Can Apple's Stock Still Shine Without Jobs? By KEN HOOVER, INVESTOR'S BUSINESS DAILY
Posted 08/25/2011 07:06 PM ET

If there were a Hall of Fame for winning stocks, Apple ( AAPL) would surely be inducted.

And just-resigned Steve Jobs would be its most valuable player.

Apple's share price has climbed 6,260% from a low on April 17, 2003, just as it was engineering its turnaround from the wreckage of the tech bubble.



That price gain puts Apple in a league with the great growth stocks of the past three decades, along with Cisco Systems ( CSCO), Microsoft ( MSFT) and Wal-Mart ( WMT).

Under its charismatic founder Jobs and driven by relentless innovation — starting with the iPod, followed by the iPhone and iPad, all as it polished its sleek line of PCs and laptops — the Cupertino, Calif., company grew earnings at a staggering clip.

Its 2003 earnings were 10 cents a share, adjusted for a stock split. It's on track to finish this year with EPS of $27.42, according to analysts tracked by Thomson Reuters, who routinely underestimate its potential.

Apple rivals Exxon Mobil ( XOM) as the world's biggest company, yet posts quarterly numbers like a nimble new issue. Earnings in the latest quarter were 122% higher than a year earlier. Revenue jumped 82%.

That growth isn't even reflected in the share price.
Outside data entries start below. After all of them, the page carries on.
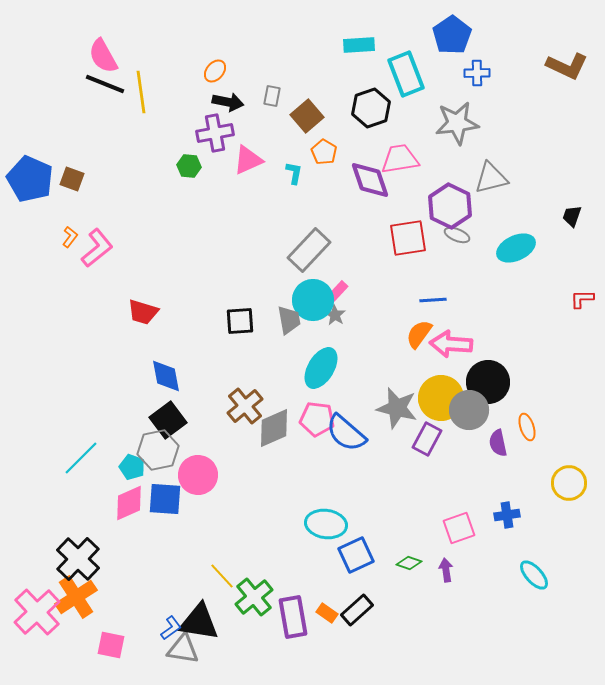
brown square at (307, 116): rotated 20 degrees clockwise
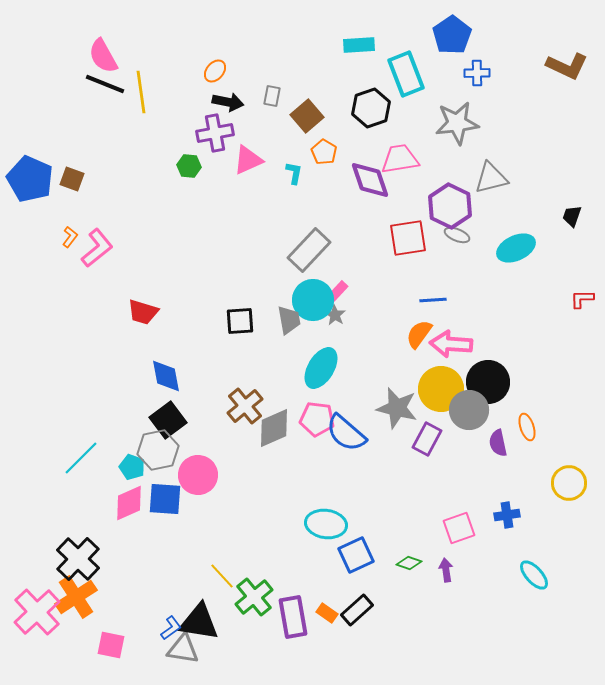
yellow circle at (441, 398): moved 9 px up
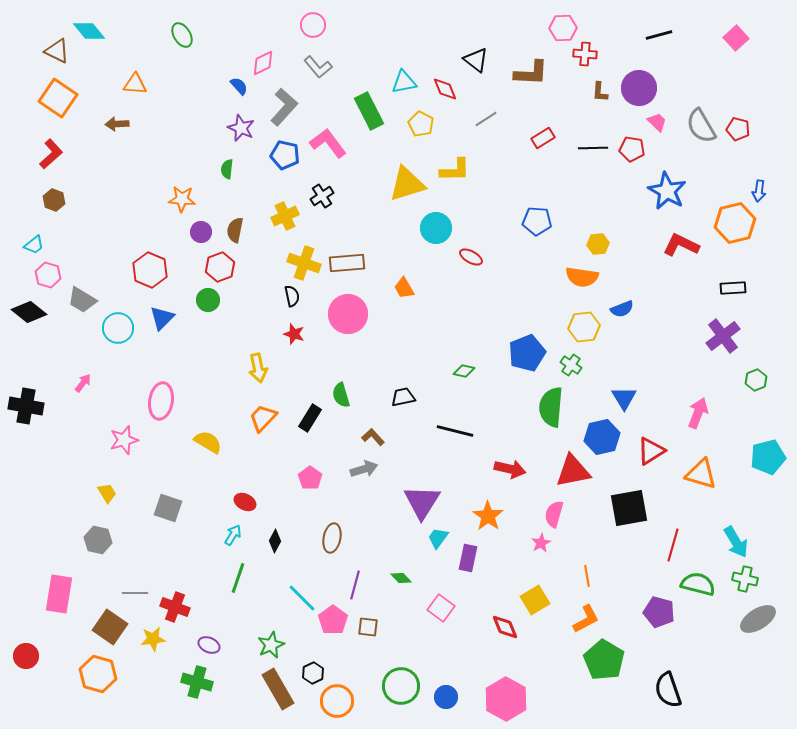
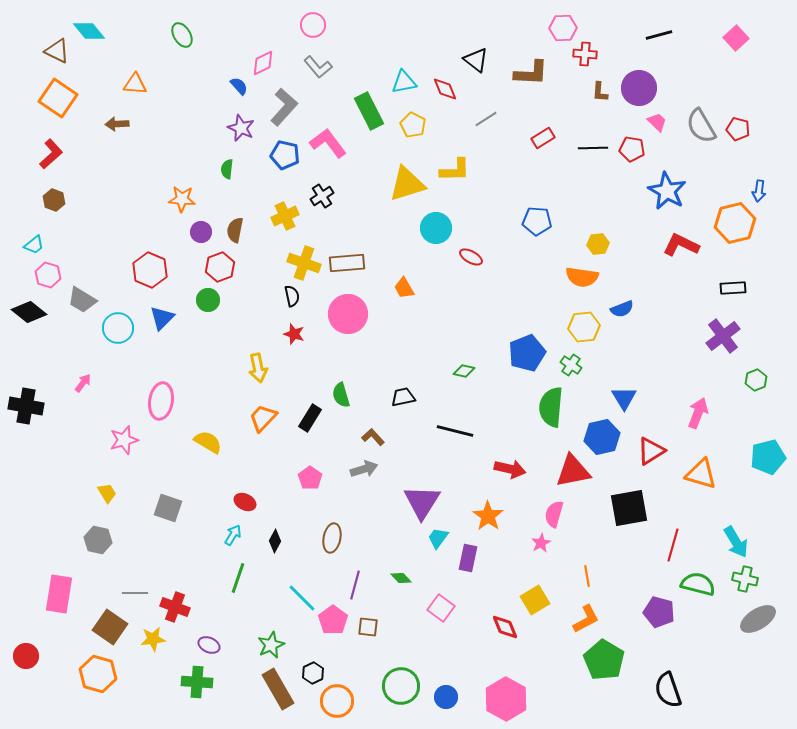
yellow pentagon at (421, 124): moved 8 px left, 1 px down
green cross at (197, 682): rotated 12 degrees counterclockwise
As good students of growth stocks know, the price-earnings ratio of a winning stock is high when it starts its big advance and usually expands 130% over the next couple years.

Apple broke out of the first base in its recent advance on March 4, 2004, with a P-E ratio of 54. Today, its P-E stands at 14.
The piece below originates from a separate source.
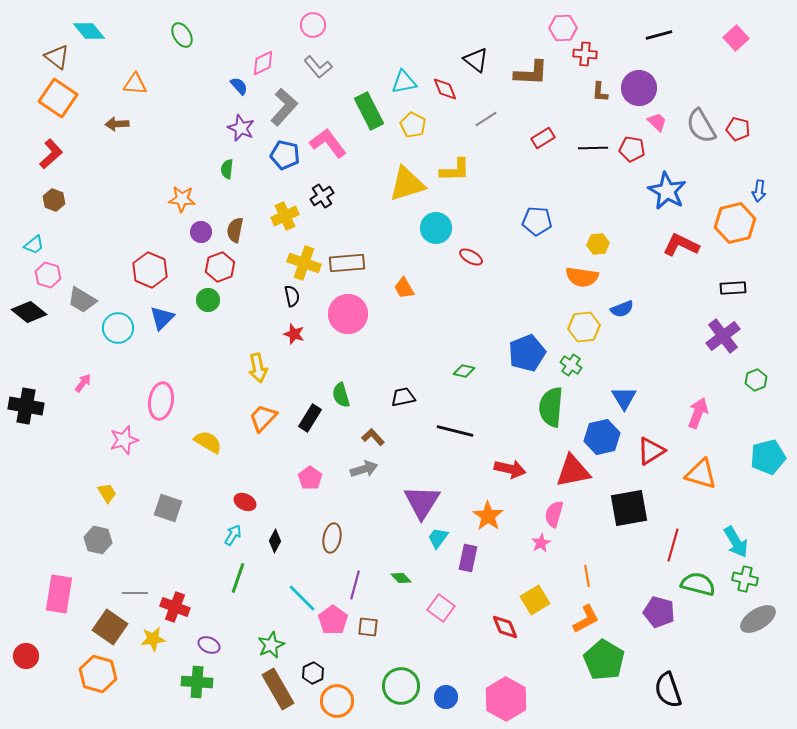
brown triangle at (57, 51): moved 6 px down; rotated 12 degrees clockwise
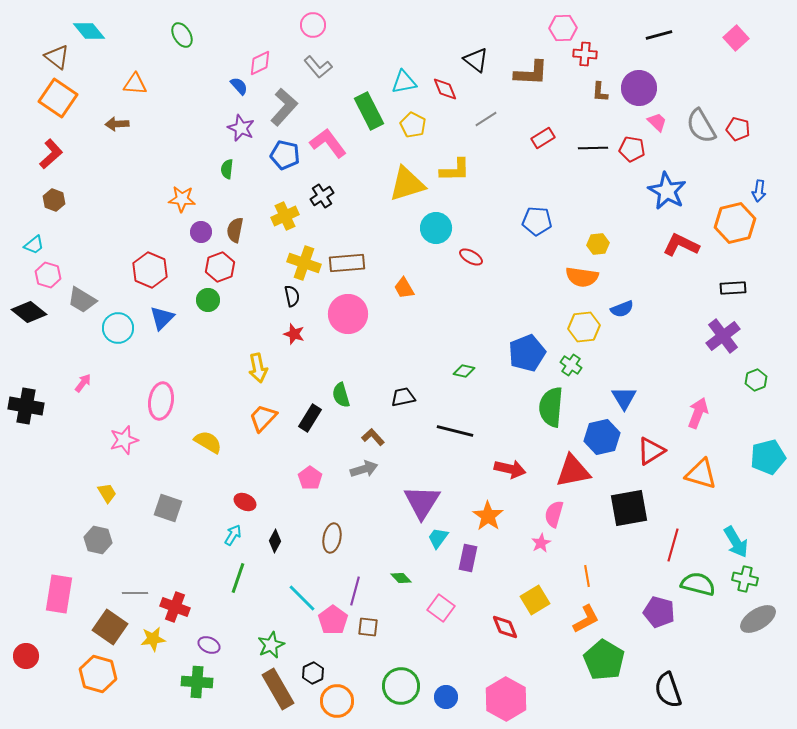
pink diamond at (263, 63): moved 3 px left
purple line at (355, 585): moved 6 px down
From that first base, a classic 20-week cup-with-handle pattern, Apple climbed nearly seven-fold. It looked like it had topped when it corrected 42% in the first half of 2006. But it rebounded to a new high in December 2007, just as the Great Recession hit.

The stock fell 61% the next year. That's when Apple showed its mettle. Earnings growth barely slowed, then re-accelerated in the third quarter of 2009.

From a January 2009 low, the stock rocketed 417%.

Is Apple's run finished?

Most of the big winners of the past two years have been pummeled in the current correction — think Netflix ( NFLX), Fossil ( FOSL), Chipotle Mexican Grill ( CMG) and Lululemon Athletica ( LULU). But Apple so far has held its ground.

The stock remains above the buy point of its last base and is finding support at its 50-day moving average line. It is 8% off an all-time high amid an 18% Nasdaq correction.

Even Jobs' exit brought barely a hiccup Thursday: The stock fell less than 1%. That shows mutual funds and other institutional investors support it, despite its big climb and loss of its all-star CEO.

There is precedent for a continued run in history's other big winners. Cisco went public in January 1990 and climbed 3,180% before correcting 54% in a serious market correction in 1994. It looked like it was done.

But its innovative spirit still burned brightly in the second half of the decade, and the stock climbed another 7,785% before finally topping in March 2000.

Innovation drives growth, and if Apple can maintain its creative edge under new CEO Tim Cook, it may find new life just as Cisco and a few others have.